▶ [演習課題 1] メルツバウの作品『Karasu』を紹介する文書について、「月間メルツバウの第四弾は」で始まる段落を、主要な事実を残した箇条書きに書き改めてください。

———

Merzbow Works
Karasu: 13 Japanese Birds Pt. 4 (2009:Important records)
Recorded and mixed in Tokyo, Feb
2009 at Munemi House
Masami Akita - Music
月間メルツバウの第四弾はからす。20分前後のちょっと長めな曲を並べた。やはり主軸のテーマはドラムとシンセやノイズの融合。
本盤ではドラムの立ち位置をさまざまに変化させた。これまで本シリーズではドラムが多かれ少なかれ叩き続け、存在感を出した。
けれども本盤ではドラムが一休みしたり、キックやシンバルのみに限定したり。ノイズとの関係性や存在を探った。過去にシンバルで軽く行われていた、音色の波形加工も本盤は顕著。例えば(2)で、叩く音がフィルター処理で変化したサイケなドラムを聴ける。

———

▶ [演習課題 2] 記録のうち、「pose: elev=314.2 azim=343.4」を含む行から始めて「Dot at: (348, 214)」を含む行までを、そのまま書き写してください。画像は解答に含めないでください。

▶ [記録データ]

———

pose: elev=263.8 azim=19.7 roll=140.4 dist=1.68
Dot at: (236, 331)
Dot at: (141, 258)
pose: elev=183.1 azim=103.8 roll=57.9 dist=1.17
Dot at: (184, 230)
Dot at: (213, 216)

———

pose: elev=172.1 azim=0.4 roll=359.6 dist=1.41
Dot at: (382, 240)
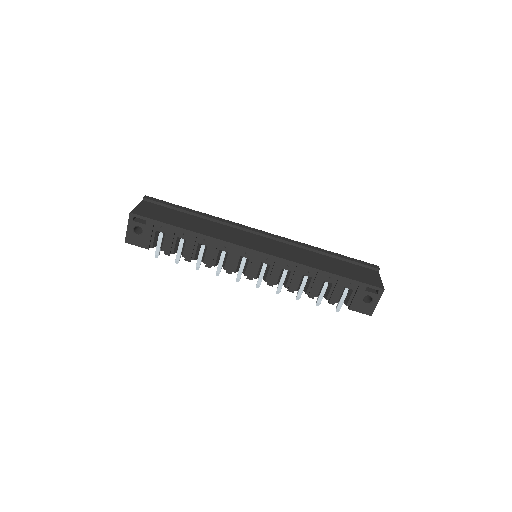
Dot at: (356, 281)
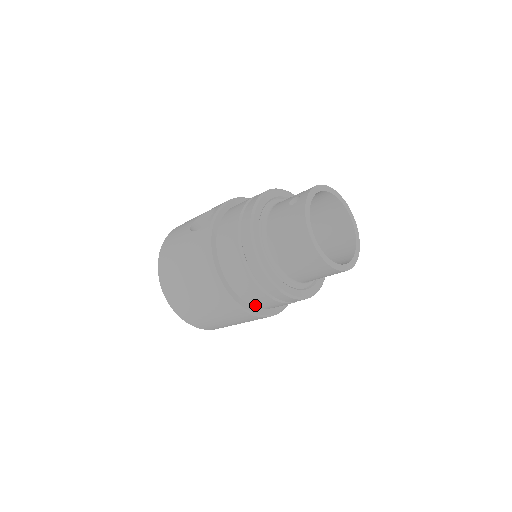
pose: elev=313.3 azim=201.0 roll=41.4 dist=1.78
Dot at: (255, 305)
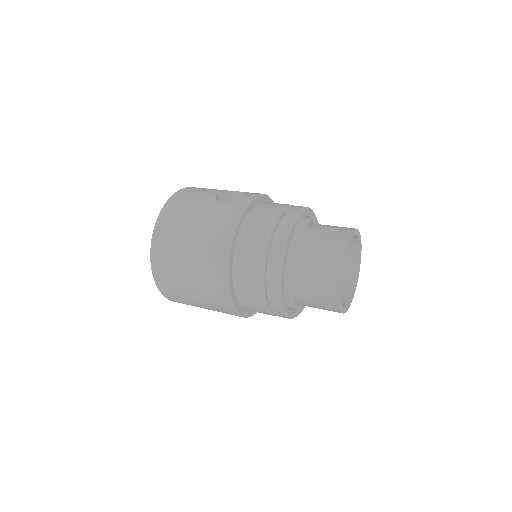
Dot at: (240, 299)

———

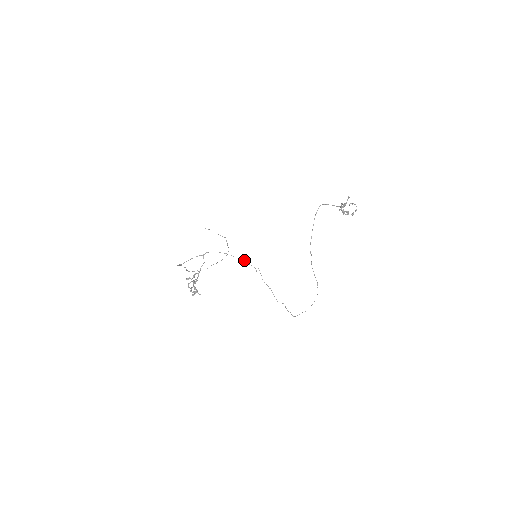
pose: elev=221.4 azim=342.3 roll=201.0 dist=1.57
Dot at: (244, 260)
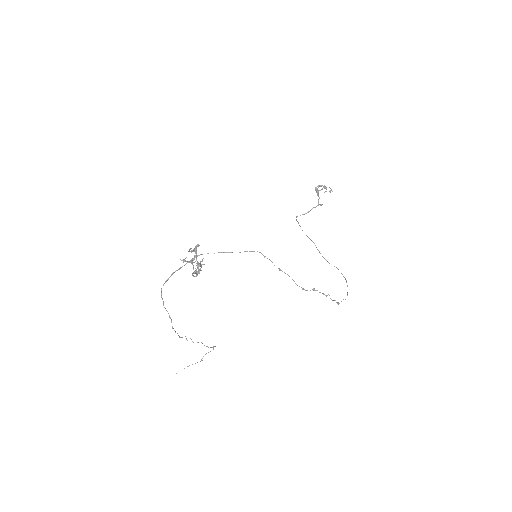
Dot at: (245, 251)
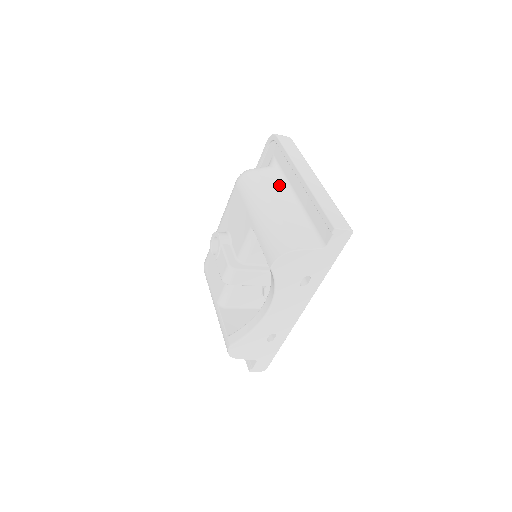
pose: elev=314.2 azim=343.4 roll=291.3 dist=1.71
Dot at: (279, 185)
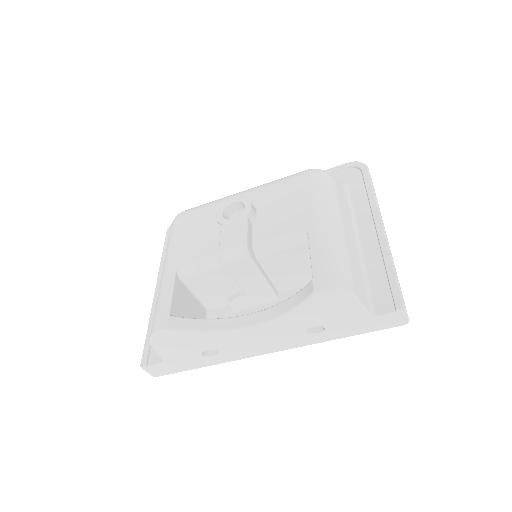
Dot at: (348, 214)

———

▶ [解答例 1]
- 月間メルツバウの第四弾は「からす」
- 20分前後のやや長めの曲を並べている
- 主軸のテーマはドラムとシンセやノイズの融合

▶ [解答例 2]
pose: elev=314.2 azim=343.4 roll=291.3 dist=1.71
Dot at: (279, 185)
Dot at: (348, 214)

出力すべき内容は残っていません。